### [About this exercise]
Only one stretch of the records below should be repeated. It starts with the line containing "footstool: present [719,703,937,1024]" and goes on through the line containing "tote bag: present [262,656,303,798]", exactly as written.

### [Stored items from a collection]
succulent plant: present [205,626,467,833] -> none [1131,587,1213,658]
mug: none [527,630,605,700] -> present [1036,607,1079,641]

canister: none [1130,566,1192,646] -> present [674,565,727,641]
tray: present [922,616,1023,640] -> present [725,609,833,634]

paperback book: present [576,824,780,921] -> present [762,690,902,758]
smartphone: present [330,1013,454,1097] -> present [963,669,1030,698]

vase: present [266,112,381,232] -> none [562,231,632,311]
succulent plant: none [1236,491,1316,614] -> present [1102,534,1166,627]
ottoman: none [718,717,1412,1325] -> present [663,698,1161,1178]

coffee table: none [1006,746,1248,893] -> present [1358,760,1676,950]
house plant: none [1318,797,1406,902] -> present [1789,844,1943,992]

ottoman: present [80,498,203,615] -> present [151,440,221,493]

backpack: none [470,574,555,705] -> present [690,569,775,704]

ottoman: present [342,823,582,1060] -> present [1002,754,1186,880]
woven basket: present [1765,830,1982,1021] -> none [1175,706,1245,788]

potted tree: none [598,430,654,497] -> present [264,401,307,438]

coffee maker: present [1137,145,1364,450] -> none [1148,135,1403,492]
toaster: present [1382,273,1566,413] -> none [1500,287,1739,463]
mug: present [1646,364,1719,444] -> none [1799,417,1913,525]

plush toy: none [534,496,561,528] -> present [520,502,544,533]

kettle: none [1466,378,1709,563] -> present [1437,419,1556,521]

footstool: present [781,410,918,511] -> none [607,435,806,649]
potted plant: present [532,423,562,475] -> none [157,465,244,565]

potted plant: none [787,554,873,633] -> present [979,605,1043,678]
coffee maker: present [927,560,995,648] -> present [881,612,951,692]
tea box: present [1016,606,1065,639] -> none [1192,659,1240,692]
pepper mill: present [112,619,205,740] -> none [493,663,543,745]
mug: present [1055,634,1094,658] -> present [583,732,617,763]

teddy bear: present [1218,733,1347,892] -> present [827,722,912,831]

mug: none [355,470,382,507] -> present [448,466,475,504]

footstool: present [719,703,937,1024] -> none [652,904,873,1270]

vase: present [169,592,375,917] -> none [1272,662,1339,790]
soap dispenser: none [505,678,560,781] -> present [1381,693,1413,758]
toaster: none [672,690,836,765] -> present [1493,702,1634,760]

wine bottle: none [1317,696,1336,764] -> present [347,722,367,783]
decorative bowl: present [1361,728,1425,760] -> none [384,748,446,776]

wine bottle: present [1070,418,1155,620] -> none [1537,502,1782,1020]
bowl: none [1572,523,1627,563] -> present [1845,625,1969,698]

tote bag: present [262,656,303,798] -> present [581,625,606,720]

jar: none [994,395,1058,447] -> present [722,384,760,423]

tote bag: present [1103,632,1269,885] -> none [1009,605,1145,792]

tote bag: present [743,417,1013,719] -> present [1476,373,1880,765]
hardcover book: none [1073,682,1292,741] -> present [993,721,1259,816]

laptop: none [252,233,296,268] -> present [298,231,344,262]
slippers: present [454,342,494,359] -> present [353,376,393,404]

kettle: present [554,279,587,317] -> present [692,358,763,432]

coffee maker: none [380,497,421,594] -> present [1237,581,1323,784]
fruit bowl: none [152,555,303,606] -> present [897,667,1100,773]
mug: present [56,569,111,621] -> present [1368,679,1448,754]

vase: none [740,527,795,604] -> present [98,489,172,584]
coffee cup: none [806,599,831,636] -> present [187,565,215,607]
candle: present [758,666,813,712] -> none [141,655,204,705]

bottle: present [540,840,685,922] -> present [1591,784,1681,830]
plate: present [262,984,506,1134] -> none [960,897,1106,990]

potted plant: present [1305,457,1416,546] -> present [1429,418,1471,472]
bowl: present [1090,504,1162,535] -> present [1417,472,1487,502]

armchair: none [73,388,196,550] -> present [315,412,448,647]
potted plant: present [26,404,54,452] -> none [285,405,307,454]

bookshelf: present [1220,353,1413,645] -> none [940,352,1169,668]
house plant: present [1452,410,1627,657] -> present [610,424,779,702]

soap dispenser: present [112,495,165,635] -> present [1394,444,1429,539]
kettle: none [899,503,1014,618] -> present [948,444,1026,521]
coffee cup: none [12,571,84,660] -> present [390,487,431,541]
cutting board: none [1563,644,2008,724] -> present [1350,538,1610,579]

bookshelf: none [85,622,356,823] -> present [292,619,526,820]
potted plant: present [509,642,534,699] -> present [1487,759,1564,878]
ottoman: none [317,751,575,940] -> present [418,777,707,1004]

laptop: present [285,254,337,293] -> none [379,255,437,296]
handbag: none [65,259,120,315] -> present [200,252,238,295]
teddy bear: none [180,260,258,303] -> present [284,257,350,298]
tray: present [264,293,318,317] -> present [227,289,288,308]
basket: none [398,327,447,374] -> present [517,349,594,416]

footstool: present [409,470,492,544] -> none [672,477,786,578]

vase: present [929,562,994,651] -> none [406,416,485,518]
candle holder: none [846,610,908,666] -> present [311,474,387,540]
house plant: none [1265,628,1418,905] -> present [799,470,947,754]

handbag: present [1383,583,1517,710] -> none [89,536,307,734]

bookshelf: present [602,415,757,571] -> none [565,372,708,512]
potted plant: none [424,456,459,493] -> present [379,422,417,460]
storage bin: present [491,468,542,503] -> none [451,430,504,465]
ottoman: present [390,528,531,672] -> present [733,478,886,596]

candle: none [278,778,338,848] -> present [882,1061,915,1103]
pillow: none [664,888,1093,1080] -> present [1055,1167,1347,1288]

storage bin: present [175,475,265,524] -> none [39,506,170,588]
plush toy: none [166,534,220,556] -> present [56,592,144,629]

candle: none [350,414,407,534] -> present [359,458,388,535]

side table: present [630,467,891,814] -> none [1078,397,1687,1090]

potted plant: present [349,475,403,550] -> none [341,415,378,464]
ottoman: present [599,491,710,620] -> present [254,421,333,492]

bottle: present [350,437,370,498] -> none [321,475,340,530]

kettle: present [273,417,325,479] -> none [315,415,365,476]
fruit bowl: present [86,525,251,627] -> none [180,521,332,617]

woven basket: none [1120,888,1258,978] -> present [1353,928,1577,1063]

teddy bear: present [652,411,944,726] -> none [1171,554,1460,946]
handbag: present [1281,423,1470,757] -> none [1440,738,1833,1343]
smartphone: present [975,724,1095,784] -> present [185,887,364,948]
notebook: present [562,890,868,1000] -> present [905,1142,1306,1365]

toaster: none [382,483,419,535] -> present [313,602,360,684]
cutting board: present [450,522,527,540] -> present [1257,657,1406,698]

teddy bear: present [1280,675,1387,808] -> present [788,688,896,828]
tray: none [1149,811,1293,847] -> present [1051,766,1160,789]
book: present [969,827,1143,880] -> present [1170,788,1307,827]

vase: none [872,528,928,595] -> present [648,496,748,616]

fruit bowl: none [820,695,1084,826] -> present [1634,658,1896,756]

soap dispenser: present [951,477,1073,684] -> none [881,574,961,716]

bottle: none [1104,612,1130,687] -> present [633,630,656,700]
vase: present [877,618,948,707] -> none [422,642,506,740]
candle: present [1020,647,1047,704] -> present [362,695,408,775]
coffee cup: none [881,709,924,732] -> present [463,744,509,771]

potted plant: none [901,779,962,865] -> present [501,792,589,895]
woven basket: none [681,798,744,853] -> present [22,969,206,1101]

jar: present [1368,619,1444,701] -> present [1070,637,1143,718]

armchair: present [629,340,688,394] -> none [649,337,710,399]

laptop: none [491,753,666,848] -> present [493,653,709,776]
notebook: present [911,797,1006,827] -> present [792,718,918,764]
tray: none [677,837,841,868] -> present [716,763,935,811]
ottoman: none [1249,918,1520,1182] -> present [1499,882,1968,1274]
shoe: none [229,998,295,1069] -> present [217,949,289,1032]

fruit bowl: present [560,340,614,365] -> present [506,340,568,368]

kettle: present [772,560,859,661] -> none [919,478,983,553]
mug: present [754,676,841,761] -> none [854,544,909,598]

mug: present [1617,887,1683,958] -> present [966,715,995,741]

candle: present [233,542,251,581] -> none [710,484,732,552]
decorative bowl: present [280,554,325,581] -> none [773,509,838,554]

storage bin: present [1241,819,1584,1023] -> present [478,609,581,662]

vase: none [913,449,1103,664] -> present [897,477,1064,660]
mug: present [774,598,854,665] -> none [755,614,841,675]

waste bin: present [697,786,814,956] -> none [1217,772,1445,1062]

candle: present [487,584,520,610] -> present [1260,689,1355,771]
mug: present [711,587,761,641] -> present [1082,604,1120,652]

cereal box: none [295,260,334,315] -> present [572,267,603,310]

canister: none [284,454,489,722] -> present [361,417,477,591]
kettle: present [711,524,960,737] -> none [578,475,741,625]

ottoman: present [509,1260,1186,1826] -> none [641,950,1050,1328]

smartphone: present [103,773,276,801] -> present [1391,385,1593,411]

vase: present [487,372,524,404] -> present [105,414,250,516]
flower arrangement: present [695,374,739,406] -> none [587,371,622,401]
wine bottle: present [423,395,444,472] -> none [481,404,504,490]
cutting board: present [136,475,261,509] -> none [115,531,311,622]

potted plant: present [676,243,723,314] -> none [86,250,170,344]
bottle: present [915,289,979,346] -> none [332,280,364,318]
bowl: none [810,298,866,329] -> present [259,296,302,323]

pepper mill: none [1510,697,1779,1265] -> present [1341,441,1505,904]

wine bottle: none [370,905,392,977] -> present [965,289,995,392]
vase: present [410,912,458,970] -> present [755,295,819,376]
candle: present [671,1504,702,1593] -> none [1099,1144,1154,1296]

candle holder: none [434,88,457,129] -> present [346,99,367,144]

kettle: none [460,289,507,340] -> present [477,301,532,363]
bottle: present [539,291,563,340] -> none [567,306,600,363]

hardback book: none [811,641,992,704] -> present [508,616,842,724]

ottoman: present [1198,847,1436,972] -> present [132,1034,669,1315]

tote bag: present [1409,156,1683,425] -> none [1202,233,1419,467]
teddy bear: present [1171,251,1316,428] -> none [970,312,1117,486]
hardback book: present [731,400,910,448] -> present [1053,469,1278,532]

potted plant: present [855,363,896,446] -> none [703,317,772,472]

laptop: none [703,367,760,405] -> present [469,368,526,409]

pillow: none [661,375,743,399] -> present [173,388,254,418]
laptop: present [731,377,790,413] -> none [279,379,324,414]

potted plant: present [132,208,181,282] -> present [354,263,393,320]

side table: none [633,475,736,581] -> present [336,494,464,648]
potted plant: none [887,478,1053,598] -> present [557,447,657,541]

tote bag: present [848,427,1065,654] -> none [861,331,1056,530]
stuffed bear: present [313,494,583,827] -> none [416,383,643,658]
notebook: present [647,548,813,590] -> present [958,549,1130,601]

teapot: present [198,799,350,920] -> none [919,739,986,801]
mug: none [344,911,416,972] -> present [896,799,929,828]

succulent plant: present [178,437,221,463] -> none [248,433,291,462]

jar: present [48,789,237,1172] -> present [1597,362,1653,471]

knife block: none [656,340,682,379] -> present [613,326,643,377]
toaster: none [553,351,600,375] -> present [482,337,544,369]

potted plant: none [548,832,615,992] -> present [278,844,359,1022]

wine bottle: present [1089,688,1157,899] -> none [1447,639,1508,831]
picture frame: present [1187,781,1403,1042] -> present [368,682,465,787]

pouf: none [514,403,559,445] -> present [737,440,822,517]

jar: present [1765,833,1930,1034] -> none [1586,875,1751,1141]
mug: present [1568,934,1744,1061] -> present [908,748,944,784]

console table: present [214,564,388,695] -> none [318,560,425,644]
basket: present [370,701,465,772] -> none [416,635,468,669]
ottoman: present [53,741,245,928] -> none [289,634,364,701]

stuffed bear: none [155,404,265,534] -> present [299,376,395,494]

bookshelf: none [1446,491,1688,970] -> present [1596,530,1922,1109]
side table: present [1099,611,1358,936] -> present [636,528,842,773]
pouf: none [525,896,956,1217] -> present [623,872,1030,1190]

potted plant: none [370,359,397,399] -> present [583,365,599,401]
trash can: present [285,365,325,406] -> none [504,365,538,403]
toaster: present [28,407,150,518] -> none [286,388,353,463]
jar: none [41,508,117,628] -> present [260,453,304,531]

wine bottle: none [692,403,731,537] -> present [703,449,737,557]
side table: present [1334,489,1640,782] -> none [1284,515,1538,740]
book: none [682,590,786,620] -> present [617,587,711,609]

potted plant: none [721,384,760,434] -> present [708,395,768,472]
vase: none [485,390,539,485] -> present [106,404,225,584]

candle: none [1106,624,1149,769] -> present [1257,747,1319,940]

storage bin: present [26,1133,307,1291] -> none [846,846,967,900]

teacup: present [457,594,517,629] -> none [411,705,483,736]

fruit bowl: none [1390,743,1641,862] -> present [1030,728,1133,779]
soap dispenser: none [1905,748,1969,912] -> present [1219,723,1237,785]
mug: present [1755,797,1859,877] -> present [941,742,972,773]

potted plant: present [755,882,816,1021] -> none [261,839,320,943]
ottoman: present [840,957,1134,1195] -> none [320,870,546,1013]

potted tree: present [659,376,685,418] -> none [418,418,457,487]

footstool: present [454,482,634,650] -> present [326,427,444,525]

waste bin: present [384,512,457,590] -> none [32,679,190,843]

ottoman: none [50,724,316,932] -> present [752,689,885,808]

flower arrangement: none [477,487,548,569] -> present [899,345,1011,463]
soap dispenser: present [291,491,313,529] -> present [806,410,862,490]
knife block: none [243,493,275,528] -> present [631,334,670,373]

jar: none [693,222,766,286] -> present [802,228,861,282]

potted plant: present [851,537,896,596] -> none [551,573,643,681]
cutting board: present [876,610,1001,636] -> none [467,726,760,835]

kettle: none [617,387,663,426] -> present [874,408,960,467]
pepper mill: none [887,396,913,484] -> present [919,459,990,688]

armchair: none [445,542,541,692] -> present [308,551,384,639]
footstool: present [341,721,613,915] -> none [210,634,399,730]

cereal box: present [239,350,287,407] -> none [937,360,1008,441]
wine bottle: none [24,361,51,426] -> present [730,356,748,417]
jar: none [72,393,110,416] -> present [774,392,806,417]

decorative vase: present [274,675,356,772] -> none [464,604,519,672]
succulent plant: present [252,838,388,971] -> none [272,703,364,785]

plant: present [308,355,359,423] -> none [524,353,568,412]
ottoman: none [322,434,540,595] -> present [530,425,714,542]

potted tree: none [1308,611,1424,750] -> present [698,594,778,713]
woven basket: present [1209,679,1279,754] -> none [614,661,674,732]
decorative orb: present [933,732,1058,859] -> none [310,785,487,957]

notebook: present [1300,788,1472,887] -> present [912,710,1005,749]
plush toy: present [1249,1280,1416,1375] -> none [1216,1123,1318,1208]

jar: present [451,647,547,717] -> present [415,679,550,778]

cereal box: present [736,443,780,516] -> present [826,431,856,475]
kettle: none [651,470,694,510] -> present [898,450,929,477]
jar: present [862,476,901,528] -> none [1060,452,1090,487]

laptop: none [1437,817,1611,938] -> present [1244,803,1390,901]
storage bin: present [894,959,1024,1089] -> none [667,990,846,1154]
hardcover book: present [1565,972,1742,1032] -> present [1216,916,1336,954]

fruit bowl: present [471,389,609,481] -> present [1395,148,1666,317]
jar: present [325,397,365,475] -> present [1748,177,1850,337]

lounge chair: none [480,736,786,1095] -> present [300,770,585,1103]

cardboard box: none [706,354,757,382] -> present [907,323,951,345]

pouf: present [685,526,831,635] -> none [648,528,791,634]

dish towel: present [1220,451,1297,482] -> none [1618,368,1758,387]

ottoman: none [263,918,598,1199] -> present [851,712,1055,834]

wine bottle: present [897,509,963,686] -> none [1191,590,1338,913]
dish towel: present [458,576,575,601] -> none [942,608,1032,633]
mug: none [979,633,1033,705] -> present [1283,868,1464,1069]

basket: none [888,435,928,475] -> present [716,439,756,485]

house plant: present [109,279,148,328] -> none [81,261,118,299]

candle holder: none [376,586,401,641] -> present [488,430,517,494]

### [Your solution]
footstool: present [719,703,937,1024] -> none [652,904,873,1270]

vase: present [169,592,375,917] -> none [1272,662,1339,790]
soap dispenser: none [505,678,560,781] -> present [1381,693,1413,758]
toaster: none [672,690,836,765] -> present [1493,702,1634,760]

wine bottle: none [1317,696,1336,764] -> present [347,722,367,783]
decorative bowl: present [1361,728,1425,760] -> none [384,748,446,776]

wine bottle: present [1070,418,1155,620] -> none [1537,502,1782,1020]
bowl: none [1572,523,1627,563] -> present [1845,625,1969,698]

tote bag: present [262,656,303,798] -> present [581,625,606,720]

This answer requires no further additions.